# Data Acquisition and Data Preparation

## First Scraper

In [None]:
from urllib.request import urlopen
from bs4 import BeautifulSoup
from urllib.error import HTTPError, URLError

### Running `BeautifulSoup`

In [None]:
html = urlopen('http://www.pythonscraping.com/pages/page1.html')
bs = BeautifulSoup(html.read(), 'html.parser')
print(bs.h1)

In [None]:
print(bs.html.div)

### Handling Connection and Exceptions

In [None]:
try:
    html = urlopen('https://pythonscrapingthisurldoesnotexist.com')
except HTTPError as e:
    print(e)
except URLError as e:
    print('The server could not be found!')
else:
    print('It worked!')

In [None]:
def getTitle(url):
    try:
        html = urlopen(url)
    except HTTPError as e:
        return None
    try:
        bs = BeautifulSoup(html.read(), 'html.parser')
        title = bs.body.h1
    except AttributeError as e:
        return None
    return title


title = getTitle('http://www.pythonscraping.com/pages/page1.html')
if title == None:
    print('Title could not be found')
else:
    print(title)

### Exercise

Develop parsing function that can extract title and paragraph as a list object from [http://www.pythonscraping.com/pages/page1.html](http://www.pythonscraping.com/pages/page1.html)

In [None]:
def getContent(url):

    # type your code here

    return content

content = getContent('http://www.pythonscraping.com/pages/page1.html')

if content == None:
     print('Content could not be found')
else:
    for i in content:
        print(i)

In [None]:

def getContent(url):

    # type your code here
    try:
        html = urlopen(url)
    except HTTPError as e:
        return None
    try:
        bs = BeautifulSoup(html.read(), 'html.parser')
        title = bs.body.h1
        body = bs.body.div
        content = []

        content += title
        content += body
    
    except AttributeError as e:
        return None
    return content

content = getContent('http://www.pythonscraping.com/pages/page1.html')

if content == None:
     print('Content could not be found')
else:
    for i in content:
        print(i)

## Advanced Parser

Create parser that scrapes page located at [https://www.pythonscraping.com/pages/warandpeace.html](https://www.pythonscraping.com/pages/warandpeace.html)

In [None]:
html = urlopen('https://www.pythonscraping.com/pages/warandpeace.html')
bs  = BeautifulSoup(html.read(), 'html.parser')

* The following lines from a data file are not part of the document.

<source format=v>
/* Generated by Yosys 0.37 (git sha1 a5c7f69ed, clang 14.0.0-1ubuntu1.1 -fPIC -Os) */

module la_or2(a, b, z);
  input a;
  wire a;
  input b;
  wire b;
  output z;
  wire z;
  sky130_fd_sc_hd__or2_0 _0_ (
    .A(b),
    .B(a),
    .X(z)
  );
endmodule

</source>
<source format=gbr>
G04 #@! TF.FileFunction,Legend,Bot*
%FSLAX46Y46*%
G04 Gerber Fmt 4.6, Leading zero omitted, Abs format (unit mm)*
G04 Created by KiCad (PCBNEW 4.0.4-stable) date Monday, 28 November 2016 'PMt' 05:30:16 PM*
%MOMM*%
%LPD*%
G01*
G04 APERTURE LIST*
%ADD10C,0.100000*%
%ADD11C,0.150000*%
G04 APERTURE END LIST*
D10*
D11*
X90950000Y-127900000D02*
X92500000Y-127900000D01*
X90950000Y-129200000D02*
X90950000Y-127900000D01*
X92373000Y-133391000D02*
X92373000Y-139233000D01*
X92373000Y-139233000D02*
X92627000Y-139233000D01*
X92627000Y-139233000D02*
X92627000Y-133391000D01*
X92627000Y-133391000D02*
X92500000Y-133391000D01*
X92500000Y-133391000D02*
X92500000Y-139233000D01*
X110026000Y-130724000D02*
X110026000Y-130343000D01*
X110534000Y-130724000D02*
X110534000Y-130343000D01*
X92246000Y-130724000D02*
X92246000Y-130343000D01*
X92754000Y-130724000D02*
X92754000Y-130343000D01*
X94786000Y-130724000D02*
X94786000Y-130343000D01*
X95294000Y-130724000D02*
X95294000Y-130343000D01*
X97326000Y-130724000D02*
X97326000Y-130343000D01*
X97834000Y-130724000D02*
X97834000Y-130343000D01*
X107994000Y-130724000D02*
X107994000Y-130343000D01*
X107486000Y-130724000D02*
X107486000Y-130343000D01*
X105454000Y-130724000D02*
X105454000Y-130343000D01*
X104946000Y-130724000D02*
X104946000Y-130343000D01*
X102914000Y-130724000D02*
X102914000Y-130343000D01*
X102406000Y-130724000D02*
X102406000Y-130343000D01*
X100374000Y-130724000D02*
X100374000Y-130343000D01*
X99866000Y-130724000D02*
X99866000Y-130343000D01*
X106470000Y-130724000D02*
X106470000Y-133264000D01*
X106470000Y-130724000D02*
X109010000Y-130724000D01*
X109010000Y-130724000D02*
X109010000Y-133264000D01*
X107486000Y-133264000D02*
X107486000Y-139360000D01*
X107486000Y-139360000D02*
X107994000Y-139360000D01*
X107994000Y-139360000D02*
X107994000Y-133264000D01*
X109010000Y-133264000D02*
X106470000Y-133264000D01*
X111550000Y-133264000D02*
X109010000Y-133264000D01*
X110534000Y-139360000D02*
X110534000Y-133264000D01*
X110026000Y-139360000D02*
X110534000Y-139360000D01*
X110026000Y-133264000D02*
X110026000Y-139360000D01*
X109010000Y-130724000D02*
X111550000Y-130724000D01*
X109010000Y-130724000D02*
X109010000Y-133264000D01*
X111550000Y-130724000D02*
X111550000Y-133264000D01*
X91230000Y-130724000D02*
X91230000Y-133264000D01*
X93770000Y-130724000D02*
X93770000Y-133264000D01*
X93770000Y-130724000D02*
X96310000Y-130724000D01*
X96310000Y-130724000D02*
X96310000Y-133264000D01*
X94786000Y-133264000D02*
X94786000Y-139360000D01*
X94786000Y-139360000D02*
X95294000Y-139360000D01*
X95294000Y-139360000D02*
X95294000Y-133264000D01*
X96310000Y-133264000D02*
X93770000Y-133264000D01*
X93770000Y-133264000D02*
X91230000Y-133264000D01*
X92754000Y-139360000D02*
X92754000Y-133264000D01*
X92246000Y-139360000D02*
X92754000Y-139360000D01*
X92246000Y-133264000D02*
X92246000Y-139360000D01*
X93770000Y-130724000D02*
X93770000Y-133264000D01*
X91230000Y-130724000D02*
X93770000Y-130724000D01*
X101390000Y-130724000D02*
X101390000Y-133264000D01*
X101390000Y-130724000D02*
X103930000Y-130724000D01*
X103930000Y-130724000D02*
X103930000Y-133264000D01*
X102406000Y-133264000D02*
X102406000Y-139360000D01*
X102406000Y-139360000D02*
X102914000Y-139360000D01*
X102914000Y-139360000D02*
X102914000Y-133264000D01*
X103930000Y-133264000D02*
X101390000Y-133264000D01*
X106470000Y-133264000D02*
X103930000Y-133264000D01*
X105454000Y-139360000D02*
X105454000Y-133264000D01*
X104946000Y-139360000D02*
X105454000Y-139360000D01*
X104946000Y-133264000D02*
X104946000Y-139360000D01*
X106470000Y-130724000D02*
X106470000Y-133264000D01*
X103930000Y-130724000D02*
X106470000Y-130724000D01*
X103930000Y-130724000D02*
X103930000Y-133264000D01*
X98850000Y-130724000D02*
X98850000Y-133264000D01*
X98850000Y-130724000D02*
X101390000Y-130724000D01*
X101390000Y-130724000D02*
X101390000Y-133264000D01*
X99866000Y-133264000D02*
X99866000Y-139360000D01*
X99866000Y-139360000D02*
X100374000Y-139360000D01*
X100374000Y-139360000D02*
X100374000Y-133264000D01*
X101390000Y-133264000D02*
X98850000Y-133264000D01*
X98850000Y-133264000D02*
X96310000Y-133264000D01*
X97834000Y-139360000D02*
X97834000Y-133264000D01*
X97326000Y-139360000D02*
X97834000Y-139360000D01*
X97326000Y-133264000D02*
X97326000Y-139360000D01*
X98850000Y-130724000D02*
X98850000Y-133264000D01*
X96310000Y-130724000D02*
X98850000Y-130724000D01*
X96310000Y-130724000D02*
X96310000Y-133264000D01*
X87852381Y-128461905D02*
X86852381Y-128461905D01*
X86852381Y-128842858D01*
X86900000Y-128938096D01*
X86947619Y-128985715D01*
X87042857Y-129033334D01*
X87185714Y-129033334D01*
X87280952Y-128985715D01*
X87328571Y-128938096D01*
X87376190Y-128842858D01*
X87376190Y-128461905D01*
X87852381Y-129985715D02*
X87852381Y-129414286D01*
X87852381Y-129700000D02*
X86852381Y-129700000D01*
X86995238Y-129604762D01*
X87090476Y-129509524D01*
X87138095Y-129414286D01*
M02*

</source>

namelist = bs.findAll('span', { 'class' : 'green'})
for name in namelist:
    print(name.get_text())

### Dealing with Children and Other Descendants

In [None]:
html = urlopen('https://www.pythonscraping.com/pages/page3.html')
bs = BeautifulSoup(html.read(), 'html.parser')

for child in bs.find('table', {'id':'giftList'}).children:
    print(child)

### Dealing with Siblings

In [None]:
html = urlopen('https://www.pythonscraping.com/pages/page3.html')
bs = BeautifulSoup(html.read(), 'html.parser')

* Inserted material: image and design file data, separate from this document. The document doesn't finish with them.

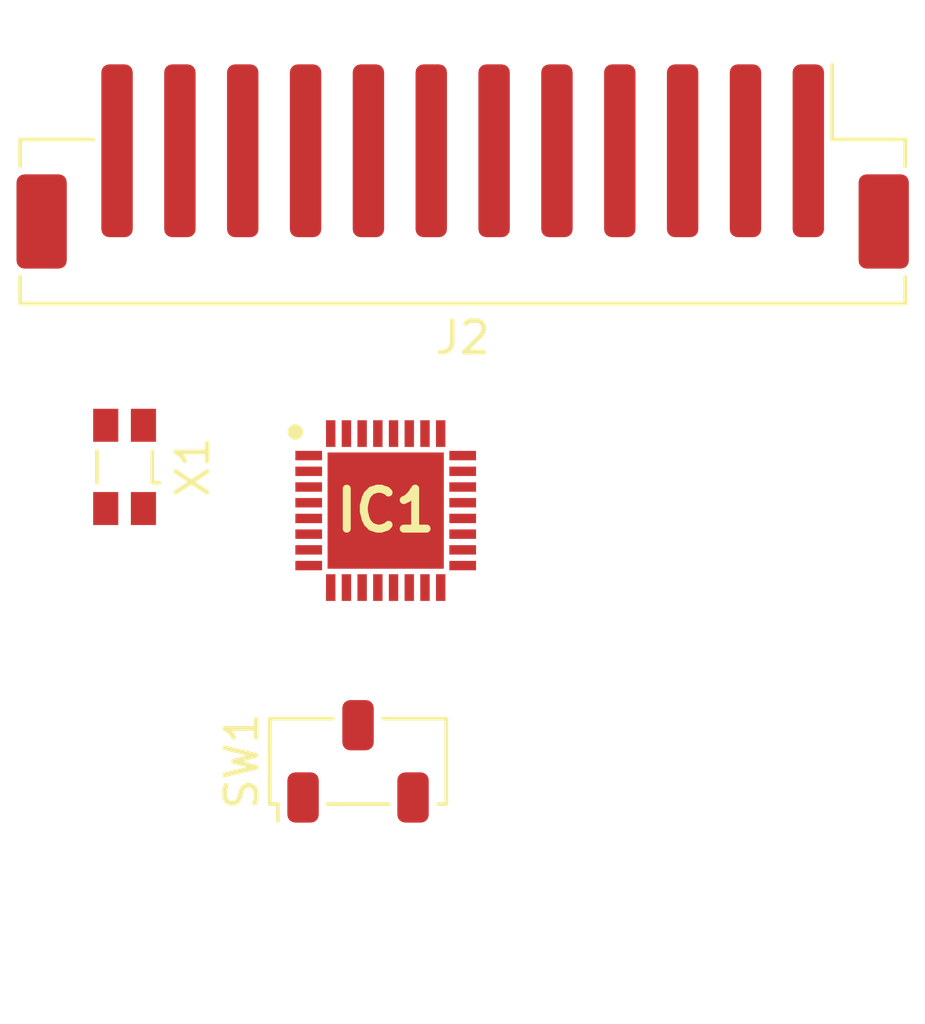
<source format=kicad_pcb>
(kicad_pcb
	(version 20240108)
	(generator "pcbnew")
	(generator_version "8.0")
	(general
		(thickness 1.6)
		(legacy_teardrops no)
	)
	(paper "A4")
	(layers
		(0 "F.Cu" signal)
		(31 "B.Cu" signal)
		(32 "B.Adhes" user "B.Adhesive")
		(33 "F.Adhes" user "F.Adhesive")
		(34 "B.Paste" user)
		(35 "F.Paste" user)
		(36 "B.SilkS" user "B.Silkscreen")
		(37 "F.SilkS" user "F.Silkscreen")
		(38 "B.Mask" user)
		(39 "F.Mask" user)
		(40 "Dwgs.User" user "User.Drawings")
		(41 "Cmts.User" user "User.Comments")
		(42 "Eco1.User" user "User.Eco1")
		(43 "Eco2.User" user "User.Eco2")
		(44 "Edge.Cuts" user)
		(45 "Margin" user)
		(46 "B.CrtYd" user "B.Courtyard")
		(47 "F.CrtYd" user "F.Courtyard")
		(48 "B.Fab" user)
		(49 "F.Fab" user)
		(50 "User.1" user)
		(51 "User.2" user)
		(52 "User.3" user)
		(53 "User.4" user)
		(54 "User.5" user)
		(55 "User.6" user)
		(56 "User.7" user)
		(57 "User.8" user)
		(58 "User.9" user)
	)
	(setup
		(pad_to_mask_clearance 0)
		(allow_soldermask_bridges_in_footprints no)
		(pcbplotparams
			(layerselection 0x00010fc_ffffffff)
			(plot_on_all_layers_selection 0x0000000_00000000)
			(disableapertmacros no)
			(usegerberextensions no)
			(usegerberattributes yes)
			(usegerberadvancedattributes yes)
			(creategerberjobfile yes)
			(dashed_line_dash_ratio 12.000000)
			(dashed_line_gap_ratio 3.000000)
			(svgprecision 4)
			(plotframeref no)
			(viasonmask no)
			(mode 1)
			(useauxorigin no)
			(hpglpennumber 1)
			(hpglpenspeed 20)
			(hpglpendiameter 15.000000)
			(pdf_front_fp_property_popups yes)
			(pdf_back_fp_property_popups yes)
			(dxfpolygonmode yes)
			(dxfimperialunits yes)
			(dxfusepcbnewfont yes)
			(psnegative no)
			(psa4output no)
			(plotreference yes)
			(plotvalue yes)
			(plotfptext yes)
			(plotinvisibletext no)
			(sketchpadsonfab no)
			(subtractmaskfromsilk no)
			(outputformat 1)
			(mirror no)
			(drillshape 1)
			(scaleselection 1)
			(outputdirectory "")
		)
	)
	(net 0 "")
	(net 1 "+3V3")
	(net 2 "Net-(IC1-PC15-OSC32_OUT)")
	(net 3 "GND")
	(net 4 "Net-(IC1-PC14-OSC32_IN)")
	(net 5 "unconnected-(X1-OUT-Pad3)")
	(net 6 "Net-(IC1-PF2-NRST)")
	(net 7 "+3.3VA")
	(net 8 "Net-(IC1-PA10)")
	(net 9 "Net-(IC1-PB3)")
	(net 10 "Net-(IC1-PF3-BOOT0)")
	(net 11 "Net-(IC1-PA14)")
	(net 12 "Net-(IC1-PA13)")
	(net 13 "Net-(IC1-PA9)")
	(net 14 "Net-(IC1-PA12_[PA10])")
	(net 15 "Net-(IC1-PB6)")
	(net 16 "Net-(IC1-PB4)")
	(net 17 "Net-(IC1-PA1)")
	(net 18 "Net-(IC1-PB1)")
	(net 19 "Net-(IC1-PB7)")
	(net 20 "Net-(IC1-PA5)")
	(net 21 "Net-(IC1-PB5)")
	(net 22 "Net-(IC1-PA3)")
	(net 23 "Net-(IC1-PA2)")
	(net 24 "Net-(IC1-PA11_[PA9])")
	(net 25 "Net-(IC1-PA7)")
	(net 26 "Net-(IC1-PA6)")
	(net 27 "Net-(IC1-PA4)")
	(net 28 "Net-(IC1-PA15)")
	(net 29 "Net-(IC1-PB0)")
	(net 30 "Net-(IC1-PA0-CK_IN)")
	(net 31 "Net-(IC1-PA8)")
	(net 32 "Net-(IC1-VDDUSB)")
	(footprint "Oscillator:Oscillator_SMD_SeikoEpson_SG3030CM" (layer "F.Cu") (at 144.18 93.38 90))
	(footprint "Connector_JST:JST_PH_B12B-PH-SM4-TB_1x12-1MP_P2.00mm_Vertical" (layer "F.Cu") (at 154.94 83.82 180))
	(footprint "Riley:QFN50P500X500X60-33N-D" (layer "F.Cu") (at 152.49 94.77))
	(footprint "Button_Switch_SMD:Nidec_Copal_CAS-120A" (layer "F.Cu") (at 151.61 102.75 90))
)

</source>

for sibling in bs.find('table', {'id':'giftList'}).tr.next_siblings:
    print(sibling)

### Dealing with Parents

In [None]:
html = urlopen('https://www.pythonscraping.com/pages/page3.html')
bs = BeautifulSoup(html.read(), 'html.parser')

print(bs.find('img', 
              {'src' : '../img/gifts/img1.jpg'})
              .parent.previous_sibling.get_text())

In [None]:
html = urlopen('https://www.pythonscraping.com/pages/page3.html')
bs = BeautifulSoup(html.read(), 'html.parser')

for item in bs.find('table', {'id' : 'giftList'}).findAll('tr', {'class' : 'gift'}):
    print(item.get_text())

### Exercise

Extract `Item Title` information from [https://www.pythonscraping.com/pages/page3.html](https://www.pythonscraping.com/pages/page3.html) page and store into list object. You can expand it from previous method

In [None]:
## Change or update this script
for item in bs.find('table', {'id' : 'giftList'}).findAll('tr', {'class' : 'gift'}):
    print(item.get_text())

In [None]:

for item in bs.find('table', {'id' : 'giftList'}).findAll('tr', {'class' : 'gift'}):
    for gift in item.findAll('td')[0]:
        print(gift.get_text())